• _STATED PROBLEM_
Please reproduce every line of text in the records below word for word, leaving out the pictures.

## START

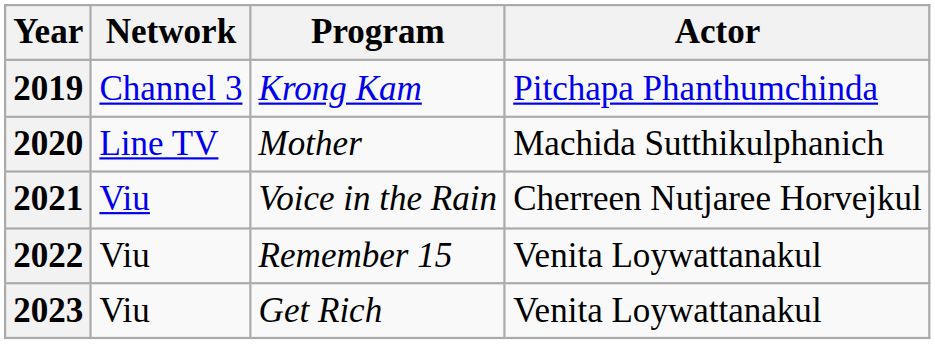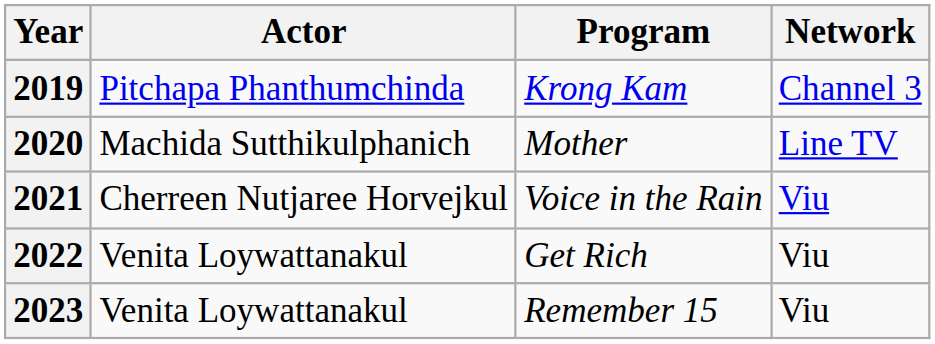columns swapped: Actor <-> Network
2022 | Program: Remember 15 -> Get Rich
2023 | Program: Get Rich -> Remember 15
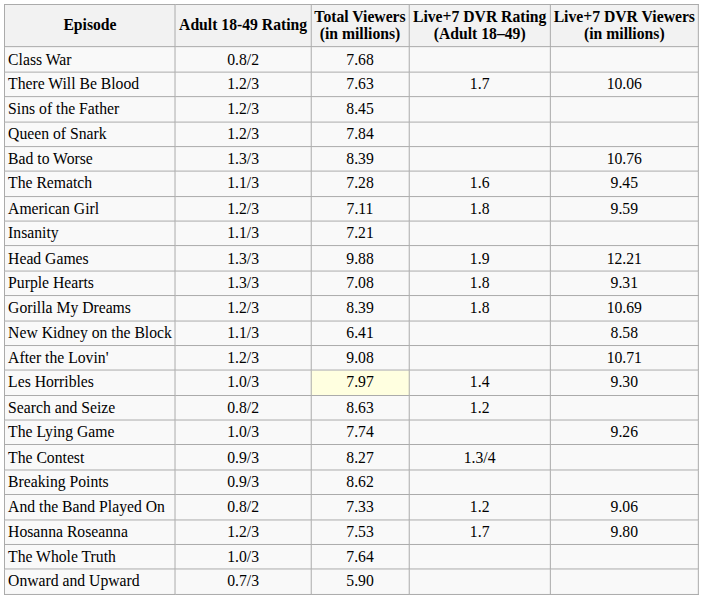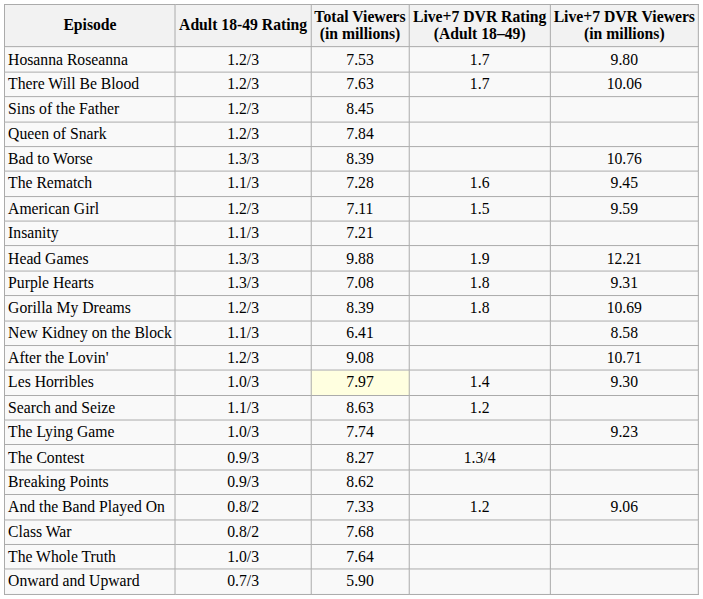rows swapped: Hosanna Roseanna <-> Class War
American Girl | Live+7 DVR Rating (Adult 18–49): 1.8 -> 1.5
Search and Seize | Adult 18-49 Rating: 0.8/2 -> 1.1/3
The Lying Game | Live+7 DVR Viewers (in millions): 9.26 -> 9.23
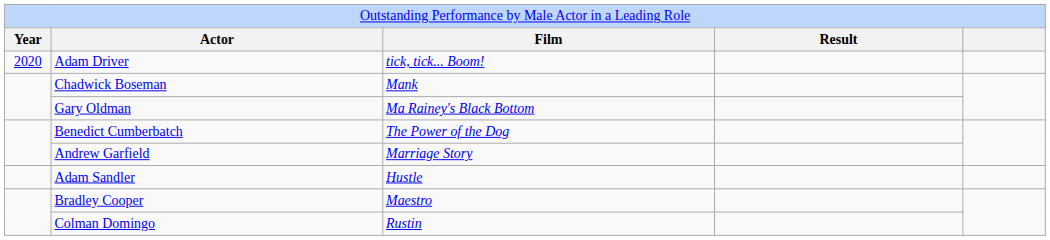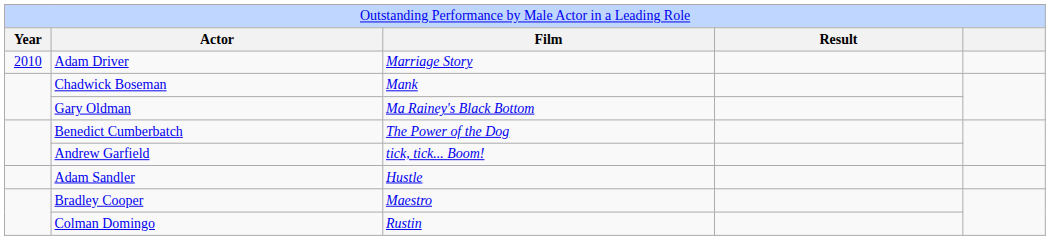Adam Driver | column 1: 2020 -> 2010
Adam Driver | column 3: tick, tick... Boom! -> Marriage Story
Andrew Garfield | column 3: Marriage Story -> tick, tick... Boom!
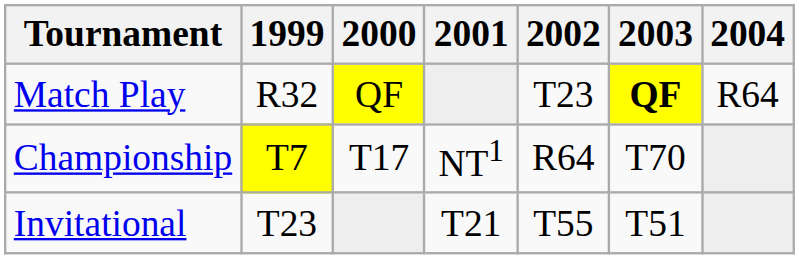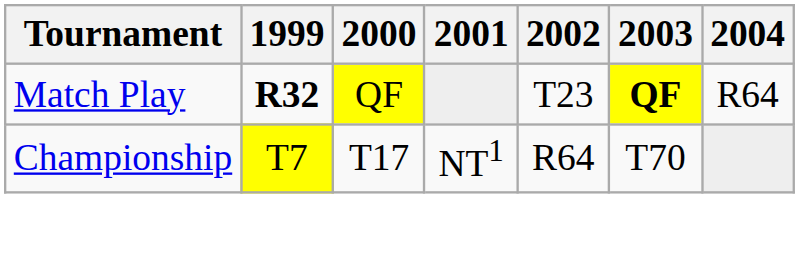Match Play | 1999: normal -> bold
- row: Invitational | T23 | T21 | T55 | T51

## END

• _ANSWER TO THIS TASK_
columns swapped: Actor <-> Network
2022 | Program: Remember 15 -> Get Rich
2023 | Program: Get Rich -> Remember 15
rows swapped: Hosanna Roseanna <-> Class War
American Girl | Live+7 DVR Rating (Adult 18–49): 1.8 -> 1.5
Search and Seize | Adult 18-49 Rating: 0.8/2 -> 1.1/3
The Lying Game | Live+7 DVR Viewers (in millions): 9.26 -> 9.23
Adam Driver | column 1: 2020 -> 2010
Adam Driver | column 3: tick, tick... Boom! -> Marriage Story
Andrew Garfield | column 3: Marriage Story -> tick, tick... Boom!
Match Play | 1999: normal -> bold
- row: Invitational | T23 | T21 | T55 | T51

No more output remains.